The Court of Appeals pointed out that Argonaut based its summary disposition motion on the inapplicability of §3114(3) because plaintiff was not an employee of Conz Auto and was not involved in the daily operations of the business. However, the Court said Allstate presented deposition testimony indicating that plaintiff purchased cars to sell, was involved in the purchase of parts and supplies, set the selling price of cars, sold cars to customers, paid the employees, handled insurance coverage for the business and made significant business decisions.

Based on the foregoing, the Court of Appeals concluded that materials questions of fact existed about plaintiff’s involvement in Conz Auto which precluded summary disposition.
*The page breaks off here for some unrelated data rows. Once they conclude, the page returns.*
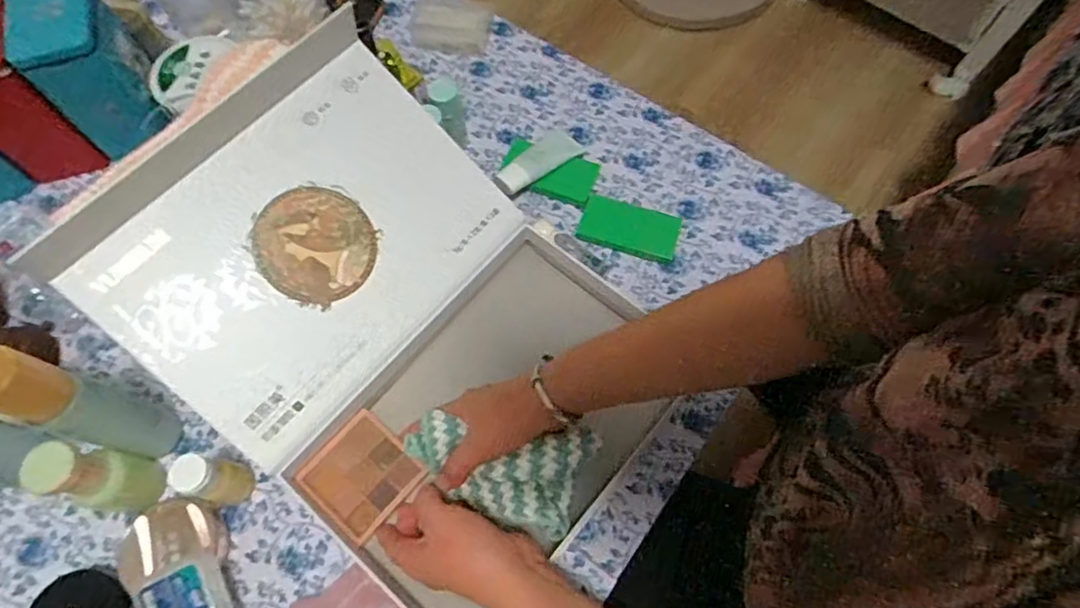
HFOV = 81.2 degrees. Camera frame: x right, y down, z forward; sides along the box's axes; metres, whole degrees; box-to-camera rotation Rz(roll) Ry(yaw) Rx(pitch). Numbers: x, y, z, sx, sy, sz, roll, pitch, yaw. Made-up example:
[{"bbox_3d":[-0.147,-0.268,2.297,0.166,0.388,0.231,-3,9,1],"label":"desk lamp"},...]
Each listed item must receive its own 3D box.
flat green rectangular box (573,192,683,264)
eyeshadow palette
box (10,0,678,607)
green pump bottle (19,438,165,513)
[{"bbox_3d":[0.084,-0.072,0.589,0.090,0.008,0.051,16,67,7],"label":"flat green rectangular box"},{"bbox_3d":[-0.137,0.131,0.488,0.073,0.008,0.075,38,72,15],"label":"eyeshadow palette"},{"bbox_3d":[-0.112,0.010,0.484,0.401,0.158,0.288,36,71,15],"label":"box"},{"bbox_3d":[-0.307,0.122,0.444,0.038,0.094,0.039,0,66,0],"label":"green pump bottle"}]

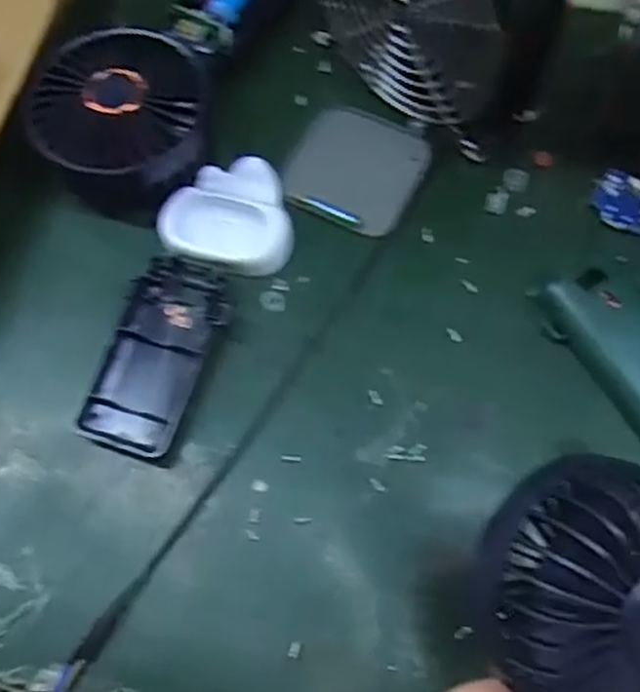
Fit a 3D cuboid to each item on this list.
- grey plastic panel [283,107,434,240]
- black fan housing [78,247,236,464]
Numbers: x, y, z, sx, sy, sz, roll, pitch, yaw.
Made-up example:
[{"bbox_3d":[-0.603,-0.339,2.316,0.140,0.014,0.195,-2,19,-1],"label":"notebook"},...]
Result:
[{"bbox_3d":[0.020,-0.094,0.395,0.065,0.004,0.069,22,72,9],"label":"grey plastic panel"},{"bbox_3d":[-0.075,0.004,0.353,0.046,0.014,0.093,18,72,7],"label":"black fan housing"}]

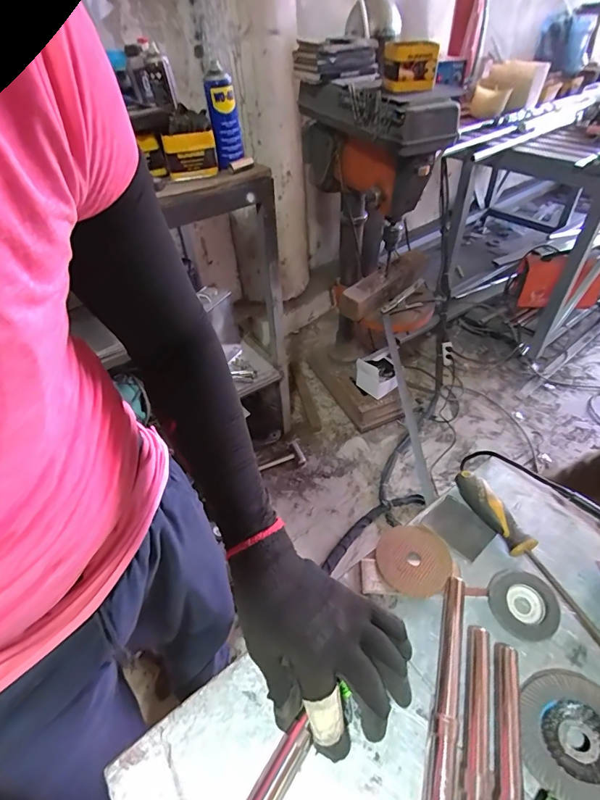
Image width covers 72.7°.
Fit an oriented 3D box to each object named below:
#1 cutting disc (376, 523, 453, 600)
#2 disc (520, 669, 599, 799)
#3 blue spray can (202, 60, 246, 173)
[{"bbox_3d":[0.129,0.180,0.463,0.081,0.007,0.078,-2,45,2],"label":"cutting disc"},{"bbox_3d":[0.235,0.282,0.338,0.087,0.008,0.095,-20,31,13],"label":"disc"},{"bbox_3d":[-0.169,-0.638,0.928,0.068,0.176,0.054,-10,45,-6],"label":"blue spray can"}]

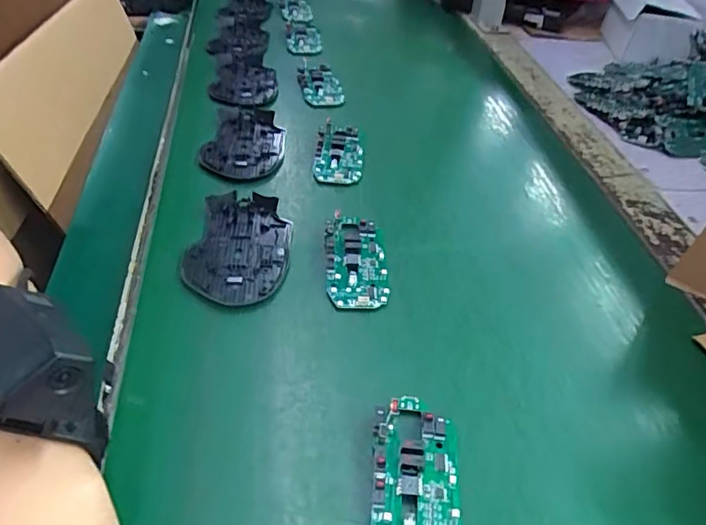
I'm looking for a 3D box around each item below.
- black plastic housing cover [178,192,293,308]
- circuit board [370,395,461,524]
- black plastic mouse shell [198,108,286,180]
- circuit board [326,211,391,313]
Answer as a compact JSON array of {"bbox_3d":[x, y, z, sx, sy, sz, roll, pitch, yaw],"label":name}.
[{"bbox_3d":[-0.084,-0.015,0.410,0.070,0.017,0.108,8,40,4],"label":"black plastic housing cover"},{"bbox_3d":[0.033,0.114,0.283,0.046,0.011,0.096,6,40,2],"label":"circuit board"},{"bbox_3d":[-0.100,-0.112,0.507,0.068,0.016,0.097,6,43,3],"label":"black plastic mouse shell"},{"bbox_3d":[0.002,-0.003,0.398,0.043,0.016,0.085,1,41,-5],"label":"circuit board"}]

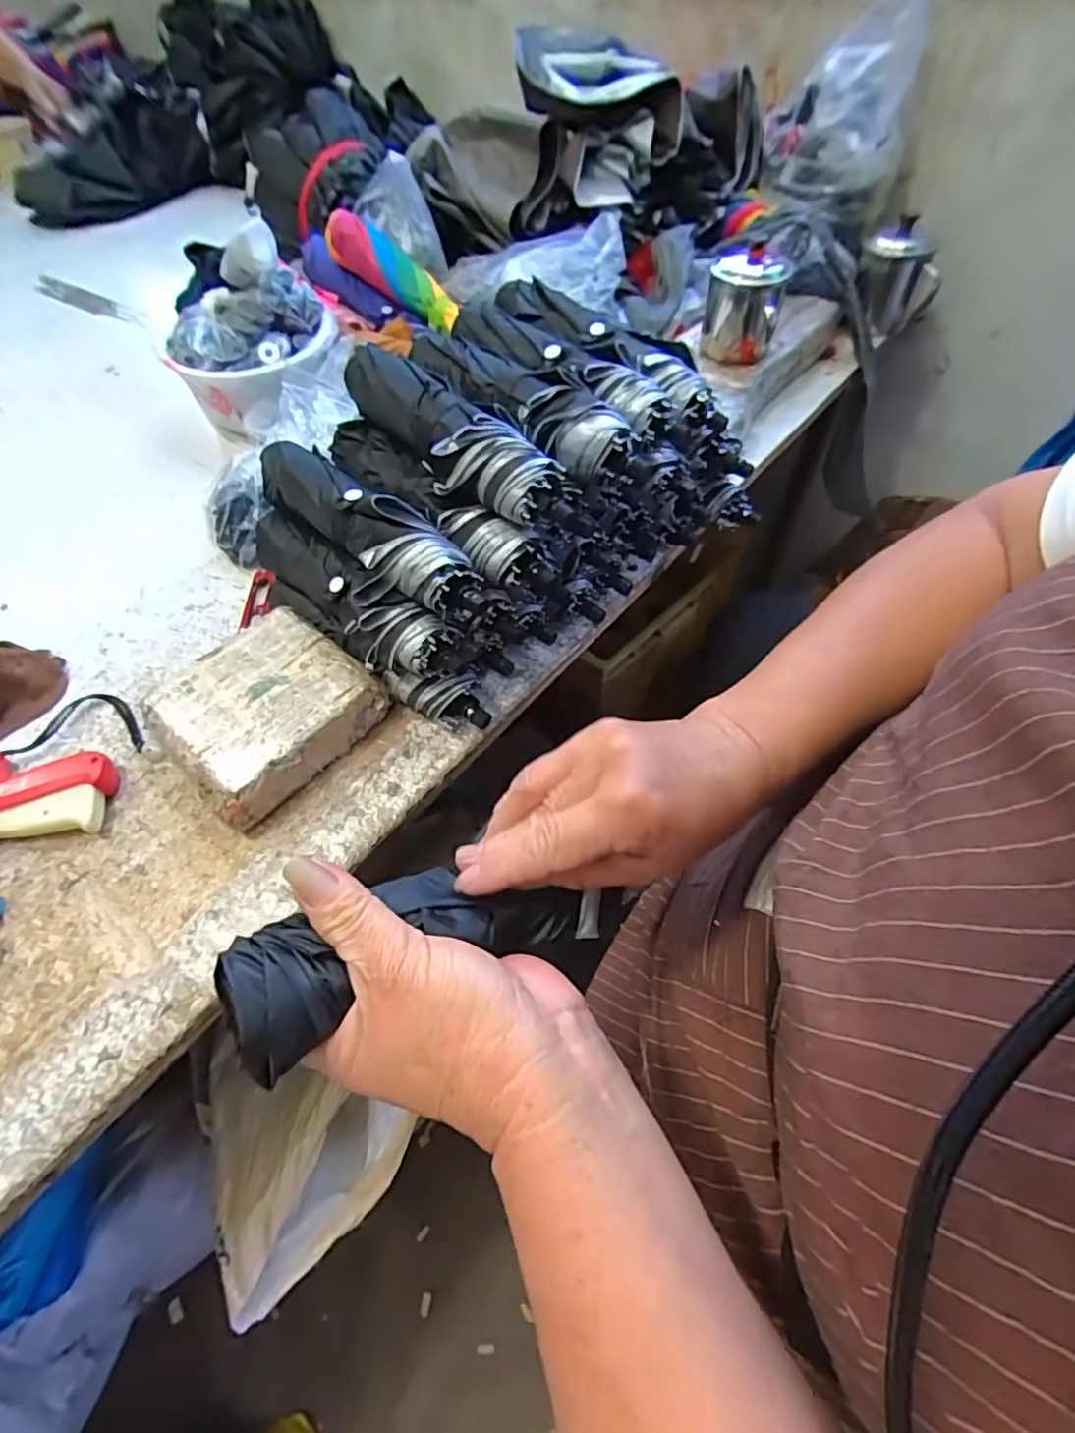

The Court held: 

“Argonaut’s assertion that full-time employment at one place precludes part-time self-employment as sole proprietor of a business assumes a definition of self-employed for which Argonaut cited no authority, and the parties provided no briefing. Further, by concluding that Allstate could not ‘demonstrate’ or ‘prove’ that plaintiff was self-employed, the trial court demanded not only that Allstate ‘set forth specific facts showing that a genuine issue of material fact exists[,]’ … but also that the facts show that Allstate would ultimately prevail on the issue. In addition, the trial court’s conclusion is tantamount to a finding of fact that plaintiff is not self-employed. Such is contrary to the guidance this Court provided trial courts … to the effect that courts should be ‘liberal’ in finding questions of material fact and ‘carefully avoid making findings of fact under the guise of determining that no issues of material fact exist. … [W]e conclude that Allstate presented specific facts in the form of deposition responses from [Conz Auto employees] that, viewed in the light most favorable to Allstate, show that there remain questions of material fact about plaintiff’s involvement in Conz Auto, and whether such involvement constitutes self-employment. Therefore, we reverse the trial court’s order granting summary disposition to Argonaut and remand the matter to the trial court for further proceedings.”